- Native name: Андрей Георгиевич Шебалков
- Born: 30 October 1921 Gorkaya Balka, Svyatokrestovsky Uyezd, Terek Governorate, RSFSR
- Died: 17 June 1980 (aged 58) Zelenokumsk, Sovetsky District, Stavropol Krai, Soviet Union
- Allegiance: Soviet Union
- Branch: Red Army
- Service years: 1941–1945
- Rank: Senior Sergeant
- Unit: 34th Guards Motor Rifle Brigade, 12th Guards Tank Corps
- Conflicts: World War II Battle of Kiev; Battle of Rostov; Case Blue; Battle of Stalingrad; Battle of Kursk; Operation Bagration; Vistula-Oder Offensive; East Pomeranian Offensive; Battle of Berlin; ;
- Awards: Hero of the Soviet Union

= Andrey Shebalkov =

Andrey Georgyevich Shebalkov (Андрей Георгиевич Шебалков; 30 October 1921 – 17 June 1980) was a Red Army senior sergeant and a Hero of the Soviet Union. Shebalkov was awarded the title on 24 March 1945 for his actions during the capture of Inowrocław during January 1945. He captured the commander of German troops in the city and with his squad killed numerous German soldiers. Shebalkov demobilized after the end of the war and was arrested on charges of writing anti-Soviet letters in 1948. He was stripped of his awards and imprisoned in the Gorlag at Norilsk. After Stalin's death Shebalkov was released and his awards were restored. He worked as a mechanic in Zelenokumsk.

== Early life ==
Shebalkov was born on 30 October 1921 in the village of Gorkaya Balka to a peasant family. He graduated from seven years of school and worked as a Kolkhoz tractor driver. In April 1941, he was drafted into the Red Army. He served with the 37th Tank Regiment in Ternopil Oblast.

== World War II ==
Shebalkov fought in the retreat to the east after Operation Barbarossa, the German invasion of the Soviet Union. He fought in the defense of Kremenchug and Pyriatyn, as well as Poltava Oblast and Kharkov Oblast. In December 1941, Shebalkov fought in the Battle of Rostov. During the summer of 1942 he fought in the Soviet retreat to the east after the German offensive Case Blue. Shebalkov's unit ended in the Battle of Stalingrad, in which he was deputy commander of a reconnaissance platoon with the 15th Motor Rifle Brigade. He fought in the Battle of Kursk and in Ukraine and Romania. Serving in a unit with the 2nd Guards Tank Army, Shebalkov fought in Operation Bagration and the capture of Radom, Lublin, Dęblin, and Garwolin. He was wounded three times. In 1944 he became a Communist Party of the Soviet Union member. On 26 September he was awarded the Medal "For Courage" for actions between March and June.

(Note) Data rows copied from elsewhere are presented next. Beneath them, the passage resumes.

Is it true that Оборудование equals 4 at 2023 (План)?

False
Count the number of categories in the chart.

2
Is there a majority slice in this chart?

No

By January 1945, Shebalkov was a deputy submachine gun squad leader in a motor rifle battalion of the 34th Guards Motor Rifle Brigade of the 12th Guards Tank Corps. He fought in the Vistula–Oder Offensive in January 1945. The battalion advanced ahead of main forces with the brigade's advanced units. On 19 January, during fighting for Radziejów, Shebalkov was reported by his commanding officer to have destroyed German positions blocking the battalion's advance. On 21 January, the battalion along with armored units of the brigade advanced into Inowrocław. Advancing through the streets, Shebalkov captured a fortified building with his squad. He helped capture a German commander's headquarters and a cinema. During the fighting he surprised German officers holding a meeting and captured the city commandant, who took refuge in a sewer. Leading a squad against a battery of anti-tank guns, Shebalkov killed several German soldiers, and with a captured gun destroyed a German tank. On 24 March 1945 Shebalkov was awarded the title Hero of the Soviet Union and the Order of Lenin for his actions.

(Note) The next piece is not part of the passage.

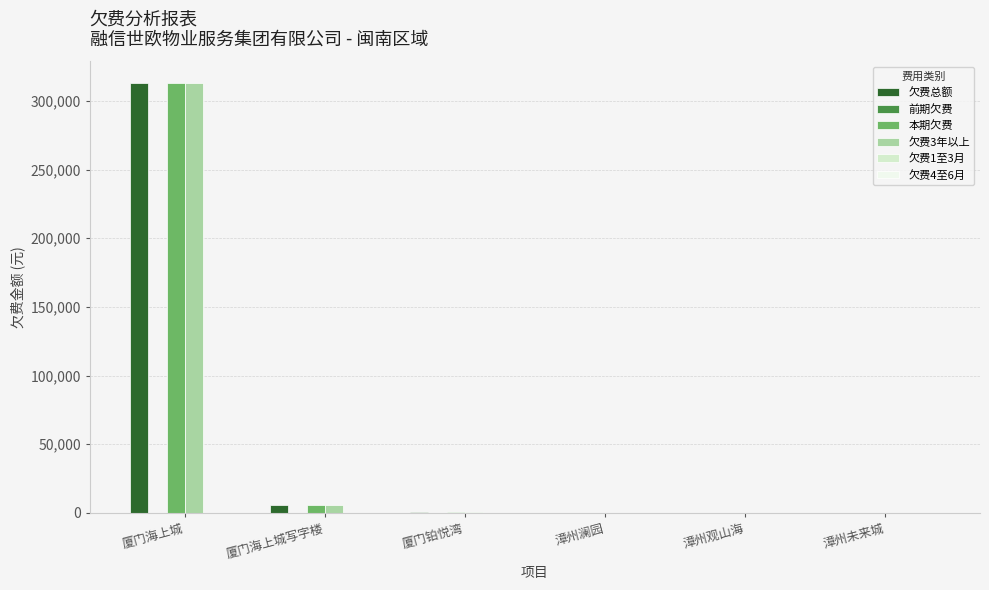

What is the total value across all series at 厦门海上城?

939098.9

Shebalkov fought in the East Pomeranian Offensive and the Battle of Berlin. Shebalkov was awarded the Order of the Red Star on 10 April for his actions on 7 March. On 29 April he was wounded during street fighting in Berlin and evacuated to a hospital.

== Postwar ==
In October 1945 Shebalkov was demobilized with the rank of senior sergeant. He returned to his native village and worked as a manager at a cooperative in the Vorontsovo-Aleksandrovskogo District Consumers Union. On 11 April 1948 he was arrested on charges of sending anti-Soviet letters to Communist Party organizations. He was sentenced to a decade-long term of imprisonment and stripped of his awards. Shebalkov was imprisoned in the Norilsk Gorlag camp, where he participated in the Norilsk uprising. In 1954, after Stalin's death, Shebalkov was released and rehabilitated. On 11 November 1957 his awards were restored. He lived in Zelenokumsk and worked as a mechanic at the Elektroapparat Factory, and later in hydropower. Shebalkov died on 17 June 1980 and was buried in Zelenokumsk.